Volvo’s second move matters just as much. The new FH, FM and FMX Electric models offer up to 470 kilometres of range and are aimed at a broader spread of real world work, regional haulage, construction, waste collection and other jobs where one brave maximum figure matters less than the ability to carry, charge and run auxiliary equipment through a proper working day. The integrated drive axle and gearbox optimised for electric propulsion suggest Volvo is now talking about a tool, not a green slogan.

Against its rivals, Volvo now sits in a very interesting spot. The Mercedes Benz eActros 600 promises up to 500 kilometres of range with a battery pack of more than 600 kWh, and Daimler Truck emphasises that with suitable charging infrastructure and mandatory rest stops it can cover more than 1,000 kilometres in a day.

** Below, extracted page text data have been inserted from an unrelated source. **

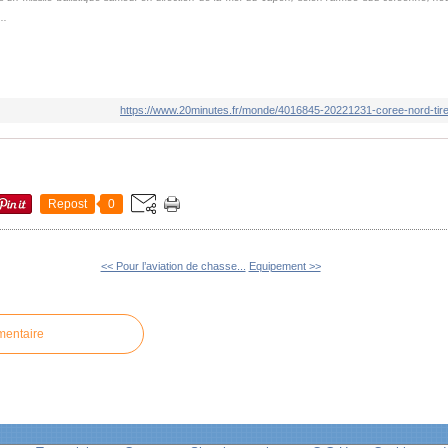
..
https://www.20minutes.fr/monde/4016845-20221231-coree-nord-tire-
Repost
0
<< Pour l’aviation de chasse...
Equipement >>
mentaire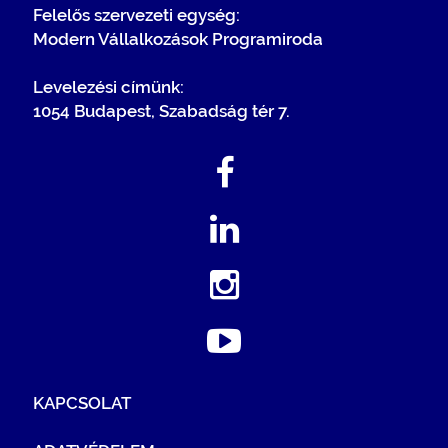
Felelős szervezeti egység:
Modern Vállalkozások Programiroda
Levelezési címünk:
1054 Budapest, Szabadság tér 7.
KAPCSOLAT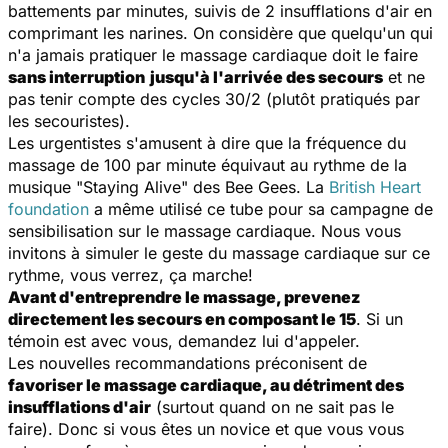
battements par minutes, suivis de 2 insufflations d'air en
comprimant les narines. On considère que quelqu'un qui
n'a jamais pratiquer le massage cardiaque doit le faire
sans interruption
jusqu'à l'arrivée des secours
et ne
pas tenir compte des cycles 30/2 (plutôt pratiqués par
les secouristes).
Les urgentistes s'amusent à dire que la fréquence du
massage de 100 par minute équivaut au rythme de la
musique "Staying Alive" des Bee Gees. La
British Heart
foundation
a même utilisé ce tube pour sa campagne de
sensibilisation sur le massage cardiaque. Nous vous
invitons à simuler le geste du massage cardiaque sur ce
rythme, vous verrez, ça marche!
Avant d'entreprendre le massage, prevenez
directement les secours en composant le 15
. Si un
témoin est avec vous, demandez lui d'appeler.
Les nouvelles recommandations préconisent de
favoriser le massage cardiaque, au détriment des
insufflations d'air
(surtout quand on ne sait pas le
faire). Donc si vous êtes un novice et que vous vous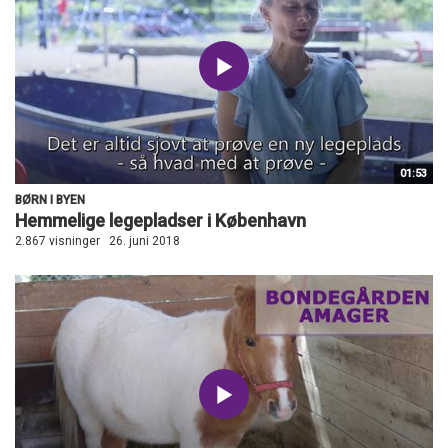
01:53
BØRN I BYEN
Hemmelige legepladser i København
2.867 visninger
26. juni 2018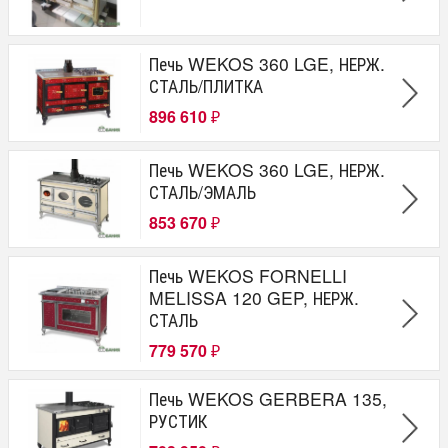
Печь WEKOS 360 LGE, НЕРЖ.
СТАЛЬ/ПЛИТКА
896 610
₽
Печь WEKOS 360 LGE, НЕРЖ.
СТАЛЬ/ЭМАЛЬ
853 670
₽
Печь WEKOS FORNELLI
MELISSA 120 GEP, НЕРЖ.
СТАЛЬ
779 570
₽
Печь WEKOS GERBERA 135,
РУСТИК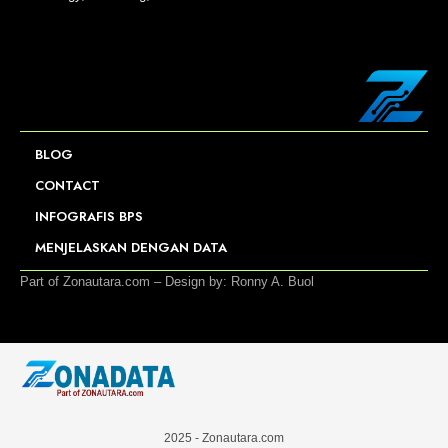
BLOG
CONTACT
INFOGRAFIS BPS
MENJELASKAN DENGAN DATA
Part of Zonautara.com – Design by: Ronny A. Buol
2025 - Zonautara.com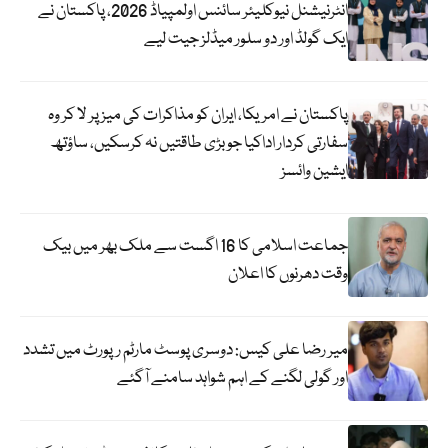
انٹرنیشنل نیوکلیئر سائنس اولمپیاڈ 2026، پاکستان نے
ایک گولڈ اور دو سلور میڈلز جیت لیے
پاکستان نے امریکا، ایران کو مذاکرات کی میز پر لا کر وہ
سفارتی کردار اداکیا جو بڑی طاقتیں نہ کرسکیں، ساؤتھ
ایشین وائسز
جماعت اسلامی کا 16 اگست سے ملک بھر میں بیک
وقت دھرنوں کا اعلان
میر رضا علی کیس: دوسری پوسٹ مارٹم رپورٹ میں تشدد
اور گولی لگنے کے اہم شواہد سامنے آگئے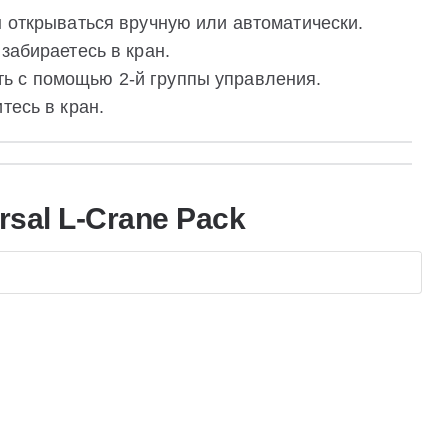
н открываться вручную или автоматически.
забираетесь в кран.
ь с помощью 2-й группы управления.
тесь в кран.
rsal L-Crane Pack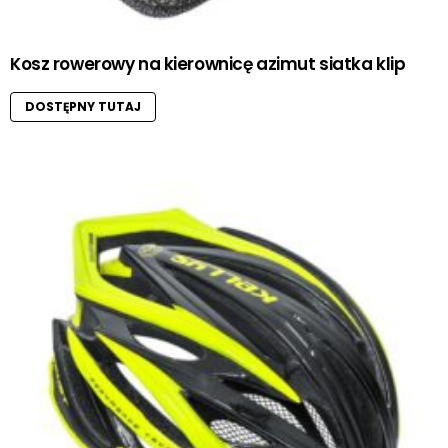
Kosz rowerowy na kierownicę azimut siatka klip
DOSTĘPNY TUTAJ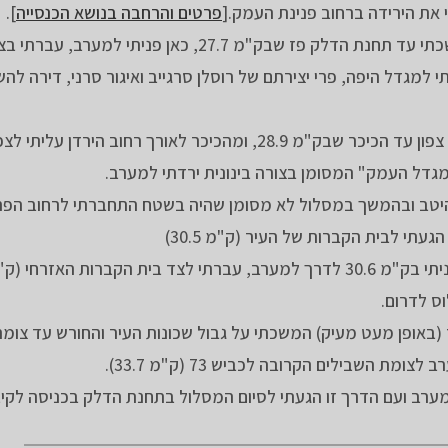
ת הירידה ברחוב פנינת העמק.[
פרטים והרחבה בנושא הכנסייה
].
לצד הרחובות שושנת העמקים ושדרות שאול עמור המשכתי עד תחנת הדלק פז שבק"מ 27.7, כ
גדל היפה, פרי יצירתם של רוסלן סרגייב ואיגור סרני, דירה להש
מהמגדל המשכתי בירידה על מדרכות היער בכיוון כללי צפון עד הכיכר שבק"מ 28.9, ומהכיכר לאורך רחוב
 היטב ובהמשך במסלול לא מסומן שהיה בשטח התחברתי לרחוב הפ
ס לדרום.
(באופן מעט מעיק) המשכתי על גבול שכונות העיר והחורש עד צומ
ממערב ועם הדרך זו הגעתי לסיום המסלול בתחנת הדלק בכניסה לקיב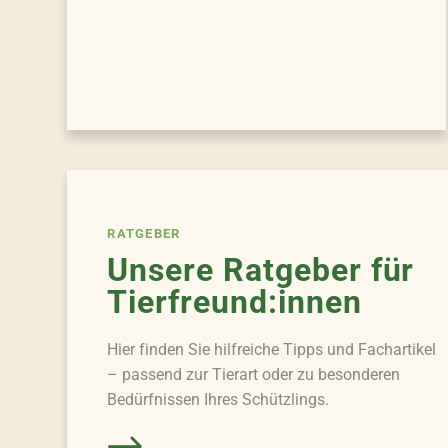
RATGEBER
Unsere Ratgeber für
Tierfreund:innen
Hier finden Sie hilfreiche Tipps und Fachartikel
– passend zur Tierart oder zu besonderen
Bedürfnissen Ihres Schützlings.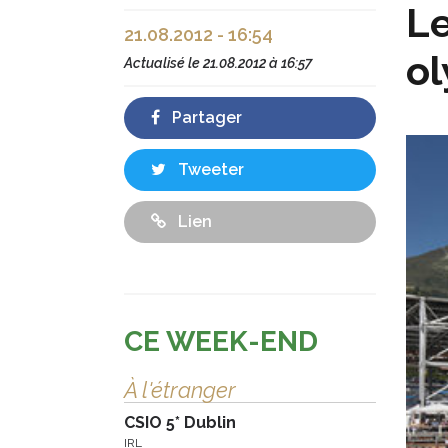
Le
21.08.2012 - 16:54
o
Actualisé le
21.08.2012 à 16:57
Partager
Tweeter
Lien
CE WEEK-END
À l'étranger
CSIO 5* Dublin
IRL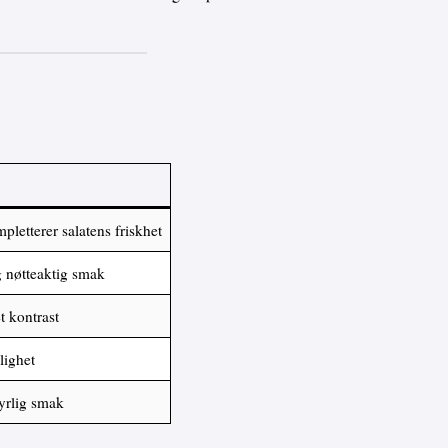
letterer salatens friskhet
g nøtteaktig smak
t kontrast
rlighet
syrlig smak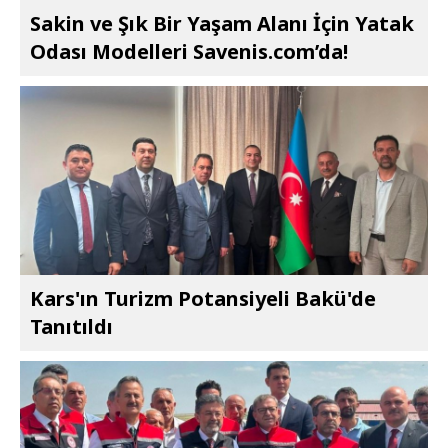
Sakin ve Şık Bir Yaşam Alanı İçin Yatak
Odası Modelleri Savenis.com’da!
Kars'ın Turizm Potansiyeli Bakü'de
Tanıtıldı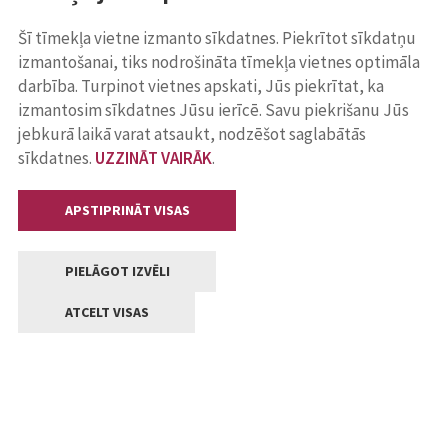
Šī tīmekļa vietne izmanto sīkdatnes. Piekrītot sīkdatņu
izmantošanai, tiks nodrošināta tīmekļa vietnes optimāla
darbība. Turpinot vietnes apskati, Jūs piekrītat, ka
izmantosim sīkdatnes Jūsu ierīcē. Savu piekrišanu Jūs
jebkurā laikā varat atsaukt, nodzēšot saglabātās
sīkdatnes.
UZZINĀT VAIRĀK
.
APSTIPRINĀT VISAS
PIELĀGOT IZVĒLI
ATCELT VISAS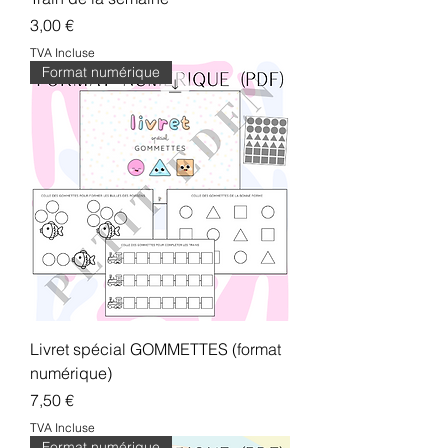
Prix
3,00 €
TVA Incluse
Format numérique
Livret spécial GOMMETTES (format
numérique)
Prix
7,50 €
TVA Incluse
Format numérique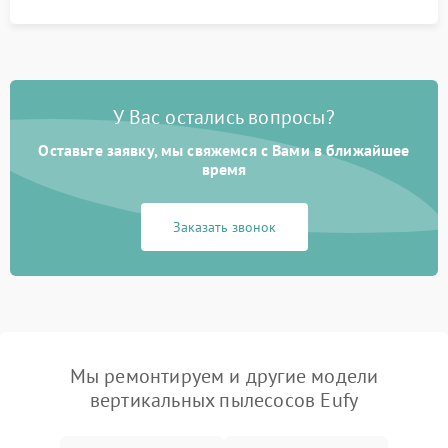
У Вас остались вопросы?
Оставьте заявку, мы свяжемся с Вами в ближайшее
время
Заказать звонок
Мы ремонтируем и другие модели
вертикальных пылесосов Eufy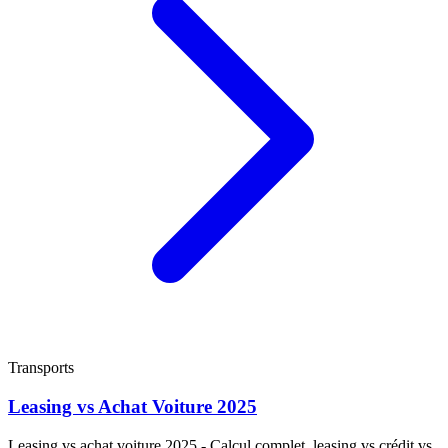
Transports
Leasing vs Achat Voiture 2025
Leasing vs achat voiture 2025 - Calcul complet, leasing vs crédit vs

Mercedes is therefore playing the work cycle rather than the single charge headline. Volvo’s 700 km figure sounds more dramatic, but the eActros 600 has the advantage of real market rollout and already proven long distance intent.

MAN raises the bar from another angle. The eTGX is rated for up to 570 kilometres in classic tractor unit form, but in swap body or solo configuration MAN quotes as much as 830 kilometres. The company also talks about MCS charging at up to 750 kW and a charging stop of roughly 45 minutes. That means Volvo cannot really present itself as the only pioneer in electric long haul transport. Its strength lies elsewhere. Volvo is offering both a flagship long distance truck and a broader working family around it, rather than one specialised halo model.

Scania, on paper, trails Volvo’s new headline figure, but not by much in practical terms. Scania’s official maximum reaches up to 560 kilometres at 29 tonnes gross weight, up to 515 kilometres for a 42 tonne combination and up to 360 kilometres at 64 tonnes. That gives Scania’s approach a certain sober credibility, because it ties range clearly to payload rather than simply quoting the most flattering possible number. Volvo’s 700 km claim sounds impressive, but Scania’s figures are a useful reminder that in heavy transport the load still decides everything.

Even so, Volvo has done more than add a new record figure. It has moved the credibility of the electric heavy truck a step further on. A claimed 700 kilometres does not solve the whole market on its own, of course. Real use will still depend on weather, route profile, gross weight, the driver and, above all, charging infrastructure, something Volvo’s own announcement quietly acknowledges. So the question is no longer whether an electric heavy truck is possible. The real question is which manufacturer can make it economically routine first.

That is where the market stands today. Volvo arrived with the loudest number, Mercedes is leaning on real world duty cycle and real market entry, MAN is pushing flexible configurations and very fast charging, and Scania is keeping its focus on realistic payload based figures. Diesel will not disappear tomorrow. Still, with every new generation of trucks, there are fewer excuses left for pretending the electrification of heavy haulage belongs only to the distant future.